-------- Texto do exercício
Frei Almir Ribeiro Guimarães,OFM (*)Os franciscanos gostam sempre de evocar o começo de tudo na história de Francisco. Francisco, nos inícios de sua aventura espiritual,deixou as coisas do mundo depois de encontrar-se com o farrapo humano chamado leproso.
1. Ele, esse Francisco, originário da cidade de Assis, esse italiano da verdejante região da Úmbria, experimentara em seu peito um desejo de plenitude. Não tinha sido feito para as coisas medíocres. Não havia nascido para a mesmice e a mediocridade, para a banalidade e a rotina. Num determinado momento do processo de transformação que o jovem Francisco experimentava em seu coração seus amigos de folguedo estranharam uma certa sisudez. A Legenda dos Três Companheiros apresenta alguns pormenores a respeito da mudança de vida de Francisco. O texto afirma que seus amigos saíram de casa, iam à frente cantando pelas ruas da cidade. Estranharam que Francisco, que era um líder do grupo, fosse simplesmente atrás segurando um bastão: “Não ia cantando, mas meditando com atenção. E, de repente, o Senhor o visitou e seu coração ficou repleto de tanta doçura que não podia nem falar, nem se mexer, e era incapaz de sentir ou de ouvir outra coisa, a não ser aquela doçura que tal modo o alienava do sentido carnal, que,ele mesmo disse depois, mesmo se naquele momento fosse cortado em pedaços, não poderia mover-se daquele lugar (n.7). Os companheiros olharam para trás e o viram transformado.
----------------
-------- Linhas fornecidas
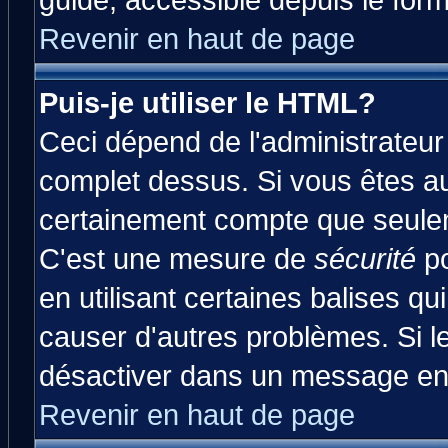
guide, accessible depuis le form
Revenir en haut de page
Puis-je utiliser le HTML?
Ceci dépend de l'administrateur 
complet dessus. Si vous êtes aut
certainement compte que seulem
C'est une mesure de
sécurité
po
en utilisant certaines balises qu
causer d'autres problèmes. Si l
désactiver dans un message en p
Revenir en haut de page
----------------
• Tarefas:
(A) Segundo o texto sobre Francisco de Assis, em que região italiana fica a cidade de origem de Francisco?
(B) Reproduza todas as linhas dos dados de texto extraídos da página, trocando "Revenir en haut de page" por "Retour en haut de page" e mantendo todo o restante inalterado. Não inclua as imagens na resposta.

• Respostas esperadas:
(A) Na verdejante região da Úmbria.

(B)
guide, accessible depuis le form
Retour en haut de page
Puis-je utiliser le HTML?
Ceci dépend de l'administrateur 
complet dessus. Si vous êtes aut
certainement compte que seulem
C'est une mesure de
sécurité
po
en utilisant certaines balises qu
causer d'autres problèmes. Si l
désactiver dans un message en p
Retour en haut de page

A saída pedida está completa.